Morwood and Warman's approach is pedagogical -- which is necessary, their project taken into account. Assimilation is explained as follows, after examples with con-, col-, cor- and com-: "The last letter of the prefix is changed to make the word easier to pronounce." And it is a good idea to have pictures with text to demonstrate that Caesar's name has become 'Kaiser' (Kaiser Wilhelm) and 'Czar' (Czar Nicholas II).

But in some cases, the tasks may be a bit too difficult, or may even lead the reader astray. One example is a table on p. 17, where the reader is encouraged to compare certain Latin words which have survived in Welsh, with the equivalent words in French, Spanish and Italian. The column marked 'English' is confusing; it is meant as a mere translation, presumably, but some of these words are Latin and/or Greek, too. In the case of castra, Welsh has 'car', 'caer'; English 'camp', 'chester'; French 'champ'; Spanish 'castro'; Italian 'campo'. Thus, English has one word derived from castra, like Spanish, and also a word derived from Latin campus -- like French and Italian. A non-Latinist reader wouldn't know this -- campus not being mentioned in the text -- and might start to think that 'champ' is derived from castra. On p. 30, the explanation implies that the terms 'root' and 'stem' are equivalent. It would have been better -- the general level of the book taken into account -- not to mention the term 'root' at all; the examples show that stems are meant ('cept', 'clus', 'struct'). And one understands the wish to illustrate the system of derivation (with prefixes and suffixes) through the image of a tree, but the metaphors get into conflict when the roots of the tree bear the suffix 'ion'.

In some cases the information is a bit too simplified, e.g. a commentary on a page from an early English version of Comenius' Orbis sensualium pictus (a good idea to use it!): "Note that at this time s could be written as f." (p. 25) But the facsimile has examples of f as well as s longa, and the difference between the two letters should have been demonstrated instead. And, regarding verb stems, it might have been a good idea to identify present stems and perfect participle stems, instead of only "There has been a small change of stem" (talking about admit and admission, describe and description). On the other hand, it seems like a good decision to leave out the Greek diacritical marks, except for the spiritus asper.

In other cases this reader suspects that the information given is not accurate. For example, is it certain that all the words listed on pp. 22-23 have come into English via French? For example, accelerate and interior may well have come directly from Latin. And it is hardly helpful for the pupil, whose task it is to detect the school subject athletics, that ἀθλητικά is translated "things to do with prizes". It is hard to see how pupils can be able to guess om this basis what 'pentathlon' and 'decathlon' may mean.

The majority of the tasks are very good, but some of them seem to be too open. For example, in the chapter "How Greek entered English", on gamma rays: "Why are they called this?" (p. 40). And after examples of English words from Latin in the fields of government, the church, law, the military, learning and medicine (p. 21): "What do these groups of words have in common with each other?"

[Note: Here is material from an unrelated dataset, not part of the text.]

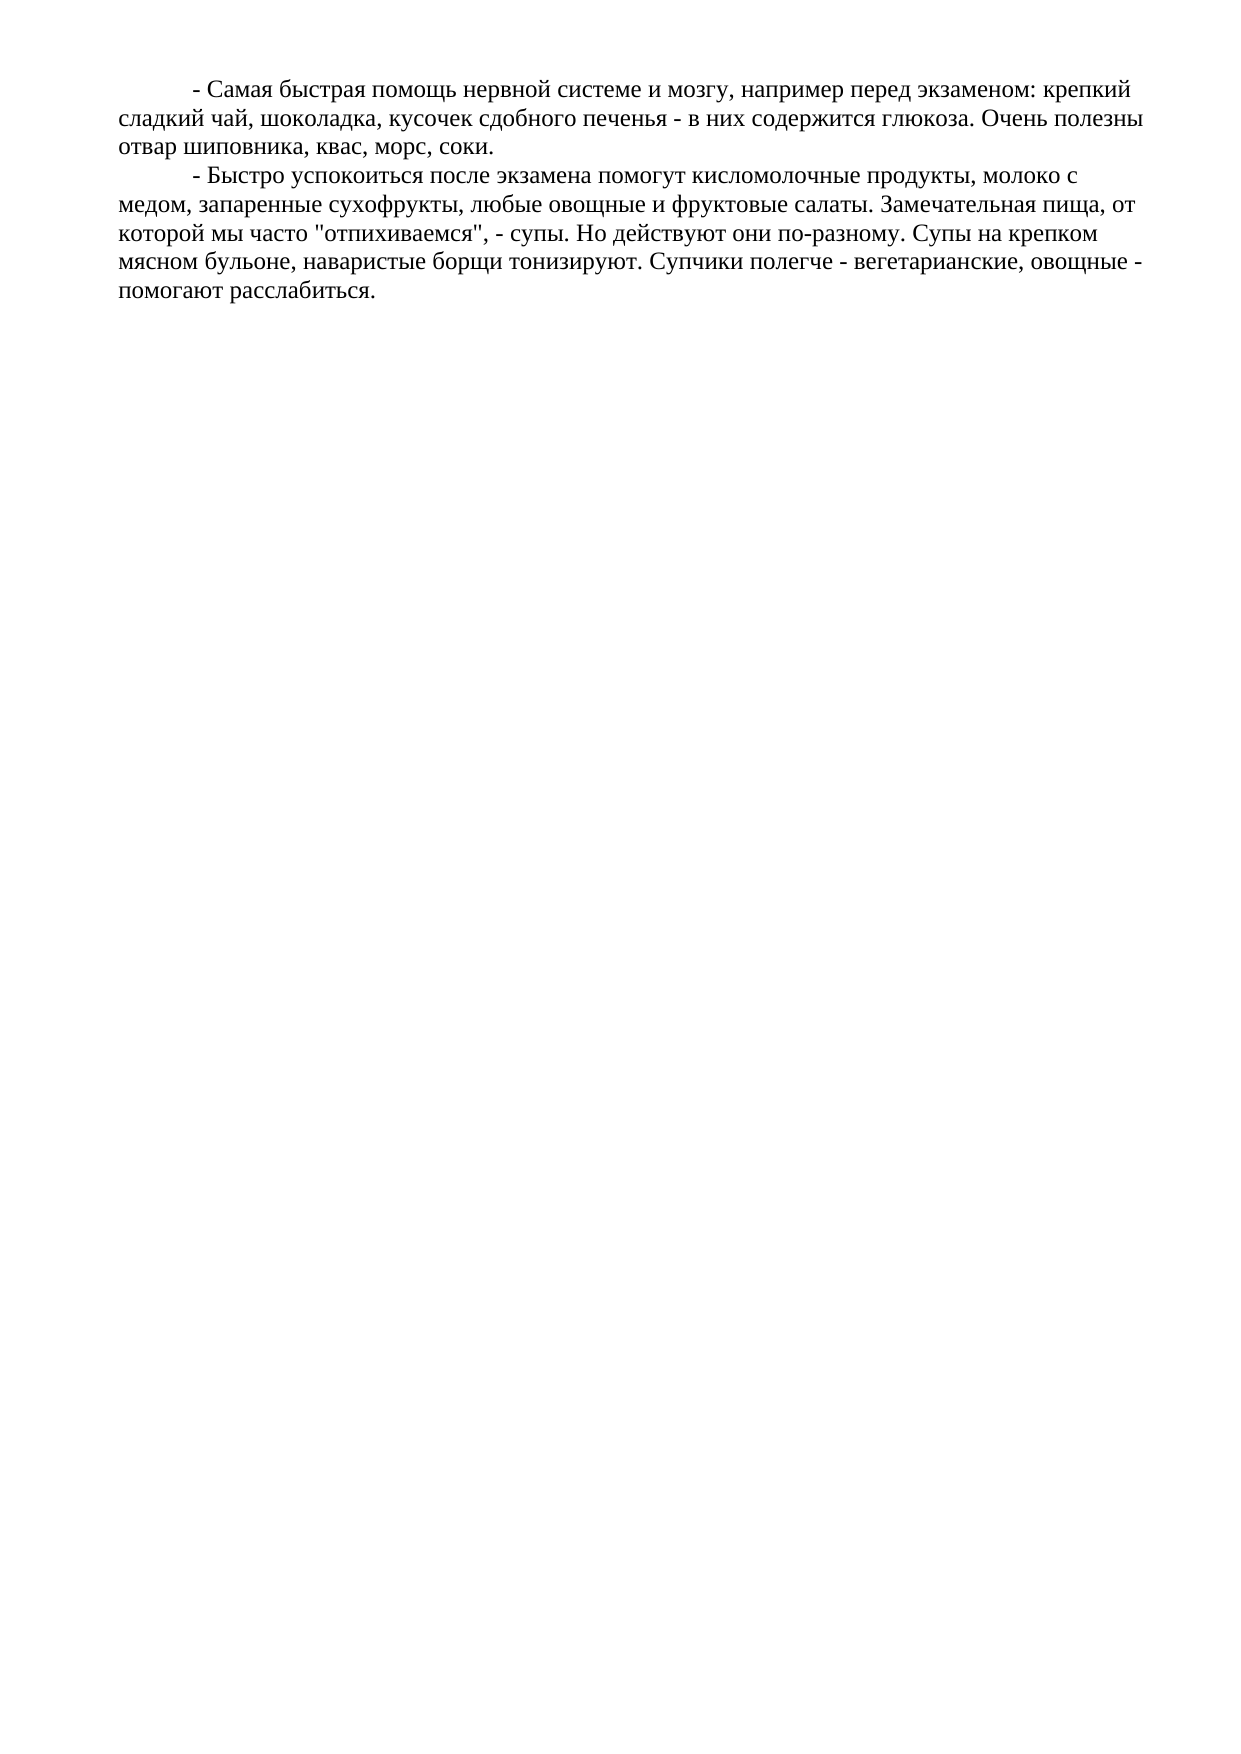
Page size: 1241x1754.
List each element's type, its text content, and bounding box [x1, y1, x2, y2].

There seem to be very few misprints. On p. 16, there is a reference to "the twentieth-century map of the world", which was good enough when the book was first published, in 1990, but this is the second edition from the twenty-first century -- 2008.


1. The family of Latin languages
2. The Romans in Britain
3. Our Latin roots
4. Building English from Latin
5. How Greek entered English
6. The Greeks had a word for it
7. Latin grammar and English -- same or different?